Data excerpts —
◇ ◇ ◇ ◇ ◇ ◇ ◇

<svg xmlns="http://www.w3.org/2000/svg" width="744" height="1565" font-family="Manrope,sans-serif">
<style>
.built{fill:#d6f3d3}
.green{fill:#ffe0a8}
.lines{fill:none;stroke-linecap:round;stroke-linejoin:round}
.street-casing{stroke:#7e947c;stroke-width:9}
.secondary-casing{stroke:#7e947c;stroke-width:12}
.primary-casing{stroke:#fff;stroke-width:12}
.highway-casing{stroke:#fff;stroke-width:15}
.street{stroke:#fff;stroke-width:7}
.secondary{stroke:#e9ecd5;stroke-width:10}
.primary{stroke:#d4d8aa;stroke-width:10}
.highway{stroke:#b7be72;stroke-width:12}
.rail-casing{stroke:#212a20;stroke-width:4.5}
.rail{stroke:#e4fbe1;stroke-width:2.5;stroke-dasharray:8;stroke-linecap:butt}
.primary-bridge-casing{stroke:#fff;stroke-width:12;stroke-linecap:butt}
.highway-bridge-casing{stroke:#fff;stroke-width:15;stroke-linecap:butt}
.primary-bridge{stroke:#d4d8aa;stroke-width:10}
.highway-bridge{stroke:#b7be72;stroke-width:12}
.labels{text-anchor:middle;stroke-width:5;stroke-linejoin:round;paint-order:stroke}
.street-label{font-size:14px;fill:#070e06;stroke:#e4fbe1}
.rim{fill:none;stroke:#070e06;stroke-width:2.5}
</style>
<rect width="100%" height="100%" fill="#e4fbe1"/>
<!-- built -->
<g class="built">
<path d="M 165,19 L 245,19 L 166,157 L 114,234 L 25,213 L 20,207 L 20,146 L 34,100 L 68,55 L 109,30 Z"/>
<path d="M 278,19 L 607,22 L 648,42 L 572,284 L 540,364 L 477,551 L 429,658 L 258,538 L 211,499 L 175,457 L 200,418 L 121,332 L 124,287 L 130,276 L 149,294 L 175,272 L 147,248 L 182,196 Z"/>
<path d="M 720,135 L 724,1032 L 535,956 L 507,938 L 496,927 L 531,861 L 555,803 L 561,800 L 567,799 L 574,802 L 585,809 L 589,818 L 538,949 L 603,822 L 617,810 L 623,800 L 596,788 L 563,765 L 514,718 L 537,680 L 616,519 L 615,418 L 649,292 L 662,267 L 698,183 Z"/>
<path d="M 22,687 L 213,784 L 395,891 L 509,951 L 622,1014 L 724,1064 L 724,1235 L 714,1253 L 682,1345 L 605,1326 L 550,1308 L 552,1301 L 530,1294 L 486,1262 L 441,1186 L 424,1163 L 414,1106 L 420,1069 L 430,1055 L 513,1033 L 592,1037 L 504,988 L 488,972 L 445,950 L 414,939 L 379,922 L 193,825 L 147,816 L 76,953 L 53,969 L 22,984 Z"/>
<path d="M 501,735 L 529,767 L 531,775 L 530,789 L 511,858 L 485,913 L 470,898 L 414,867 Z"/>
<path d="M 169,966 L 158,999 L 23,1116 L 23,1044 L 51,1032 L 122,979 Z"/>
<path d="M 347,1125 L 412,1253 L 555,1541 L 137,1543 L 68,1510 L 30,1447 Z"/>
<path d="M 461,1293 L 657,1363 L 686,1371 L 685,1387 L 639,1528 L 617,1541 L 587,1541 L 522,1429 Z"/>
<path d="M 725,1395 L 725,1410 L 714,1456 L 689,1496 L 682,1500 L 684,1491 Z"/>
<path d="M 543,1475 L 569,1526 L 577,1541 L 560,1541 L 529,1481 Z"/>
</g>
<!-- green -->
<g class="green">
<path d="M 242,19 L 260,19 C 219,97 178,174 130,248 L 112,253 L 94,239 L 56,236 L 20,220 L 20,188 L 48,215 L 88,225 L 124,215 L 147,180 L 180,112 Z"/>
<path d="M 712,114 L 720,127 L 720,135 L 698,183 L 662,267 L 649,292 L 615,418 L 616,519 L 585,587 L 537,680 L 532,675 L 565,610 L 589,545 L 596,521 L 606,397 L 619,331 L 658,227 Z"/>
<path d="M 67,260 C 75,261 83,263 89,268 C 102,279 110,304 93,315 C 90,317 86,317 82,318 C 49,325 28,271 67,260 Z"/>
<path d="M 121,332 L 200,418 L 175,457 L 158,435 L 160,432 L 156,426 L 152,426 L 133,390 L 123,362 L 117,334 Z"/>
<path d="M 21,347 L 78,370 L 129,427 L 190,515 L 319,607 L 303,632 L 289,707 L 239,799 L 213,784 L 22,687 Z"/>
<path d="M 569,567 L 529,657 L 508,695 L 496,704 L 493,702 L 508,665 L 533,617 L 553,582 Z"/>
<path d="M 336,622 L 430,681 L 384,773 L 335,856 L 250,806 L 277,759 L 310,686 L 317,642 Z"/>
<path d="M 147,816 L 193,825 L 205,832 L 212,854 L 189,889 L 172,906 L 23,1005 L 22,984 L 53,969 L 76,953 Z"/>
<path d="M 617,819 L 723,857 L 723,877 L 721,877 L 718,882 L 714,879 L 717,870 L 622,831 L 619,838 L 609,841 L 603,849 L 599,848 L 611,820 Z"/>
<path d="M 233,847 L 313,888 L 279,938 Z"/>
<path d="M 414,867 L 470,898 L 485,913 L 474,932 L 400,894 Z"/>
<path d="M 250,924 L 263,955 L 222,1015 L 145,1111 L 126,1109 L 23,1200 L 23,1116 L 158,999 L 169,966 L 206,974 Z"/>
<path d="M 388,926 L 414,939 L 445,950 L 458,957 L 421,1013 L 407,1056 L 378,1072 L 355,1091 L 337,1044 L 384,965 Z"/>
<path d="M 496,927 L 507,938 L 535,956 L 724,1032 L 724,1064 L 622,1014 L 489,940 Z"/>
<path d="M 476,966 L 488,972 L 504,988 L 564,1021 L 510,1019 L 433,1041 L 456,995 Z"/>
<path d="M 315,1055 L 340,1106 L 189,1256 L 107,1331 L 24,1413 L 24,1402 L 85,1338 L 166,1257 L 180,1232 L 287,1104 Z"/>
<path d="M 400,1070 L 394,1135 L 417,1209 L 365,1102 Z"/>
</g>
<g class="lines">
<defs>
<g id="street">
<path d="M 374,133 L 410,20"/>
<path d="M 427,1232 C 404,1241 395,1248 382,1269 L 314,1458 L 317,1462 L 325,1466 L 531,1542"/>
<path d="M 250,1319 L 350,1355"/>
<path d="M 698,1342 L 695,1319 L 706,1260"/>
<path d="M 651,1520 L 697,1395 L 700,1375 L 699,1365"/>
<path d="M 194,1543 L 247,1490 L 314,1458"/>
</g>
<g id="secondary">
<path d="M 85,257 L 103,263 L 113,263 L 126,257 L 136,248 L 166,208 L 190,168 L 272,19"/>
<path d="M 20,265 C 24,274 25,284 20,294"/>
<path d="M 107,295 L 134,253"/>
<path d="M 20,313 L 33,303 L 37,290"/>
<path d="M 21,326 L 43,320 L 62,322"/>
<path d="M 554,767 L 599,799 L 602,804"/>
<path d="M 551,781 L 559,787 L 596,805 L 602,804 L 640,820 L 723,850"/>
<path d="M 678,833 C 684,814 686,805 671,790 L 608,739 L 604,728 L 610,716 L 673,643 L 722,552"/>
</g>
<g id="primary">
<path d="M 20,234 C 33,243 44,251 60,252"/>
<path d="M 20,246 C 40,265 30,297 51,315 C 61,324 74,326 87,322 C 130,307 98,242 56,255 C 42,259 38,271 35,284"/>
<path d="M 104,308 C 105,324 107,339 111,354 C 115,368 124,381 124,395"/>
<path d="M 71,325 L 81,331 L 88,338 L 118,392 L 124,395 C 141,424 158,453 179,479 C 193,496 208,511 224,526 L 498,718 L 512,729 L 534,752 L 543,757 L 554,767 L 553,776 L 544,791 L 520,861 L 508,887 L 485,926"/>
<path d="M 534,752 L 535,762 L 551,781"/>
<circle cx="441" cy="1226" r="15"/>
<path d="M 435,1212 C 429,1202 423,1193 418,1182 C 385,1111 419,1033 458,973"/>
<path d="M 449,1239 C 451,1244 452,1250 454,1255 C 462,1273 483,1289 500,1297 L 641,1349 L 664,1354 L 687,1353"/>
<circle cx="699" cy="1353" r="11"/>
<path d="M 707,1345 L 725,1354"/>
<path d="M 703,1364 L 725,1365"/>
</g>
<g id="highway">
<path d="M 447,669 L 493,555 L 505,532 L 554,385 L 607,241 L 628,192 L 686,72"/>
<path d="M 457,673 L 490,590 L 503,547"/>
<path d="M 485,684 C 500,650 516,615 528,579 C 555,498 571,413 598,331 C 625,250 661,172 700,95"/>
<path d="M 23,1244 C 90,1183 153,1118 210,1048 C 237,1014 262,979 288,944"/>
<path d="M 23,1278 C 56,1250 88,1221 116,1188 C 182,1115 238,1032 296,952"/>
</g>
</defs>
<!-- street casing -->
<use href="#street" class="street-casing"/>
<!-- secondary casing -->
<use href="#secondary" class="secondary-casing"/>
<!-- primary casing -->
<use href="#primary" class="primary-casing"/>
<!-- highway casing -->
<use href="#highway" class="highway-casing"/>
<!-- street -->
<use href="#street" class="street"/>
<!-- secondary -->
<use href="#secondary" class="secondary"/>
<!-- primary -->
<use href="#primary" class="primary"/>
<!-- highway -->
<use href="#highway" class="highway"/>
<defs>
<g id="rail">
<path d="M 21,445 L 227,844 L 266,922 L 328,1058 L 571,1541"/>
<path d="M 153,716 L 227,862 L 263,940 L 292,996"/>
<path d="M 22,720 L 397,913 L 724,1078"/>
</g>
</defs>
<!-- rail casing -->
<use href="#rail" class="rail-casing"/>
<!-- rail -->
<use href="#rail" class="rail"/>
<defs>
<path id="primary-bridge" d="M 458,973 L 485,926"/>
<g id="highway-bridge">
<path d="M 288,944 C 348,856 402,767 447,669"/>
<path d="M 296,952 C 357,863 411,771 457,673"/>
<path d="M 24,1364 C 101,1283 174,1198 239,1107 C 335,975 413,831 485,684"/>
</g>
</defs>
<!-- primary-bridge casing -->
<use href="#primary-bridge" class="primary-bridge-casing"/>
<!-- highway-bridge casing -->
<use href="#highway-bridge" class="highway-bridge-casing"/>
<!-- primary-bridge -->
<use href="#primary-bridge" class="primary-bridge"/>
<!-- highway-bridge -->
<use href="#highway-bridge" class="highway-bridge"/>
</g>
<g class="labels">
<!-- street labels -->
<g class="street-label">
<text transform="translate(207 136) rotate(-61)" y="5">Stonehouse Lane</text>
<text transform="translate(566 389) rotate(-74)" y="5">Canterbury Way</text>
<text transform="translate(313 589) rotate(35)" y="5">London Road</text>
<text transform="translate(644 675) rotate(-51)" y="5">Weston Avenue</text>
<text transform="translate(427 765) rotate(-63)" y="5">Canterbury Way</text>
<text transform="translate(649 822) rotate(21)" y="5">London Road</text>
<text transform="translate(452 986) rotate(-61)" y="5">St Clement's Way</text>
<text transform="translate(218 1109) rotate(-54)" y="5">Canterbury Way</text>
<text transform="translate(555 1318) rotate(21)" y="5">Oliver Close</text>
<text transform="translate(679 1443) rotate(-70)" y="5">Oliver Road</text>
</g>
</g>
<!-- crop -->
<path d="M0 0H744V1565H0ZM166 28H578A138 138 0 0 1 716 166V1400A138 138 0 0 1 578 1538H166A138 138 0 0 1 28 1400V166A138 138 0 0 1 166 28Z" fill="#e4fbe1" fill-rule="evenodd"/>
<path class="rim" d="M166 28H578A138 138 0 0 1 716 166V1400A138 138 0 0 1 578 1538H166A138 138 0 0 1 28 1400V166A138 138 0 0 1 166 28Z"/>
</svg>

◇ ◇ ◇ ◇ ◇ ◇ ◇

Exercise instructions —
Your task is to restate, word for word, the line with "<!-- street labels -->" and all lines after it, ending with the last line of the data.

Written reply —
<!-- street labels -->
<g class="street-label">
<text transform="translate(207 136) rotate(-61)" y="5">Stonehouse Lane</text>
<text transform="translate(566 389) rotate(-74)" y="5">Canterbury Way</text>
<text transform="translate(313 589) rotate(35)" y="5">London Road</text>
<text transform="translate(644 675) rotate(-51)" y="5">Weston Avenue</text>
<text transform="translate(427 765) rotate(-63)" y="5">Canterbury Way</text>
<text transform="translate(649 822) rotate(21)" y="5">London Road</text>
<text transform="translate(452 986) rotate(-61)" y="5">St Clement's Way</text>
<text transform="translate(218 1109) rotate(-54)" y="5">Canterbury Way</text>
<text transform="translate(555 1318) rotate(21)" y="5">Oliver Close</text>
<text transform="translate(679 1443) rotate(-70)" y="5">Oliver Road</text>
</g>
</g>
<!-- crop -->
<path d="M0 0H744V1565H0ZM166 28H578A138 138 0 0 1 716 166V1400A138 138 0 0 1 578 1538H166A138 138 0 0 1 28 1400V166A138 138 0 0 1 166 28Z" fill="#e4fbe1" fill-rule="evenodd"/>
<path class="rim" d="M166 28H578A138 138 0 0 1 716 166V1400A138 138 0 0 1 578 1538H166A138 138 0 0 1 28 1400V166A138 138 0 0 1 166 28Z"/>
</svg>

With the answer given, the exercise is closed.